Through the lens of video games in 2023, I think younger people misunderstand the relationship we had to consoles like the Atari 2600. It wasn't that we tolerated the extremely primitive graphics, that we were snookered by fancy box art; we thought that shit was awesome. It was state-of-the-art. At first arcade machines weren't much better, and you couldn't have those at home anyway, unless you were a millionaire! As a kid in the late 70s and early 80s you were thrilled to get your sticky hands on any video game going.
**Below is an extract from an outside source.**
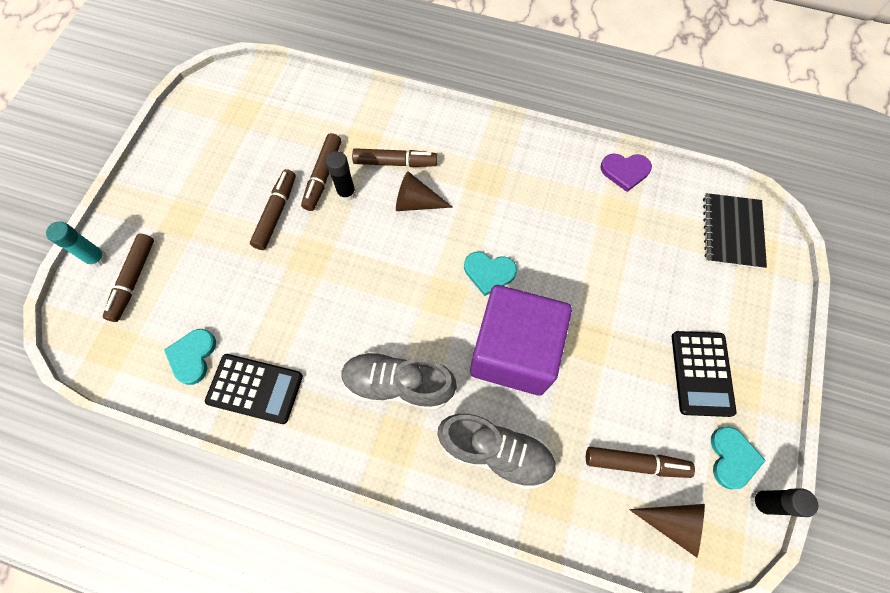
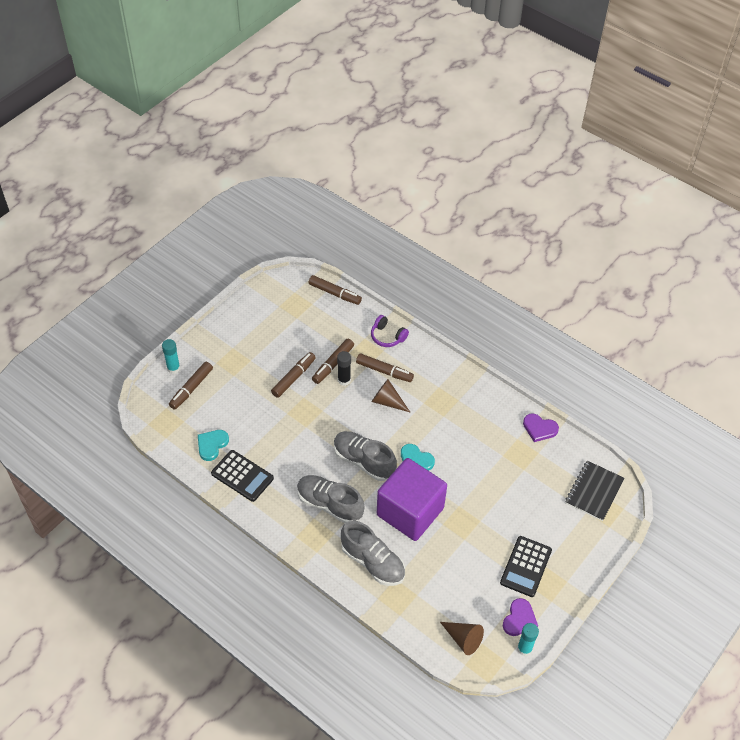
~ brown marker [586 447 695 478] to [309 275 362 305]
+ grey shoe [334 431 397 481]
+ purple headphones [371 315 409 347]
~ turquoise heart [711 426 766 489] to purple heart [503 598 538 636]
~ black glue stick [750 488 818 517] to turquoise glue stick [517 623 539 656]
It's true that the 2600 hung on far longer than you'd have expected, and that by mid-decade it looked ridiculous compared to current technology, but it lasted that long because of how mindblowing it was when it first came out... also because you had third-party game makers like Activision and Imagic wresting higher performance out of the console as a primary selling point. But the idea that we were sullenly shoving giant pixels around while waiting for the technology to advance is just untrue. We were hooked.
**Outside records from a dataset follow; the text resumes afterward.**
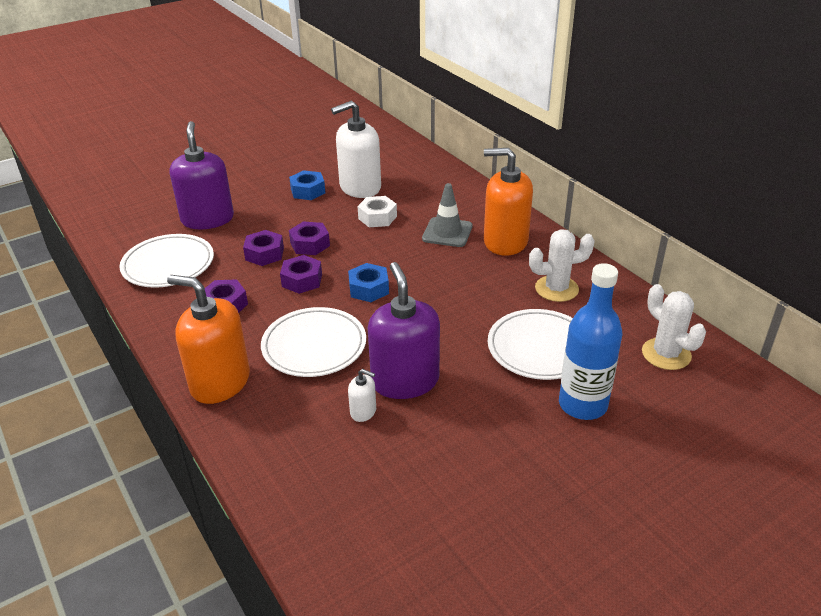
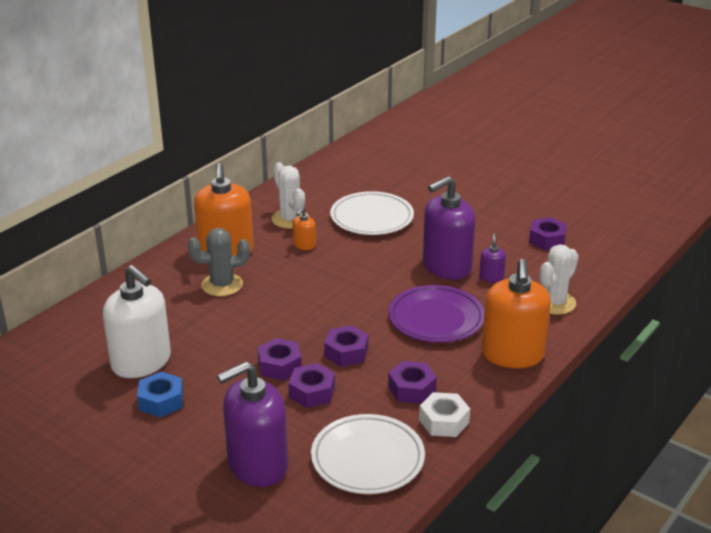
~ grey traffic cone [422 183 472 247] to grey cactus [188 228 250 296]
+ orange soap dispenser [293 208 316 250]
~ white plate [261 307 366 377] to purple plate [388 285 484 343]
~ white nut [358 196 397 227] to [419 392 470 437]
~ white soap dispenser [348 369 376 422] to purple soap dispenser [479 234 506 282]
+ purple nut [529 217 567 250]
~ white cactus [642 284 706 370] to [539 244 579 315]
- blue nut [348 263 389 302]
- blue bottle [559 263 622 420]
Also, in researching the Atari Pac-Man situation, found a guy in his 20s talking about 'having to go to the arcade' to play games like we were being sent to the fuckin' gulag. Like, our parents had to pry us off the doorhandle of any arcade we passed by, on the rare occasion we were obliged to endure parental supervision outside the house... while we're at it, it's not like you had to go far. This picture you have of this flashily-decorated formal Aladdin's Castle setup at the mall wasn't the main reality. At the height of the video game craze, every business with any amount of disused floor space would put video games in. Any convenience store, most restaurants and bars, to say nothing of people just renting stores in strip malls and filling them with games. I don't think you grasp the enormity of this, kid.
I'm pretty sure a lot of the dudes out there going "you had to go to an arcade" are just fundamentally incurious people who can't imagine things not being how they remember them being and primed to turn into complete boomers in 20 years when they get confronted with the fact that they're doing things the clunky old way now that no one else puts up with with all their gamepads and downloads instead of whatever the fuck is going on then
also yeah, arcade machines used to be like vending machines, if you ran a store you just rented a tiny bit of floor space to some company that owned hundreds of them and it was basically free money since the cabinet wasn't your responsibility. I remember one in a pharmacy when I was a kid, also the only place in town to get photo film developed the same day.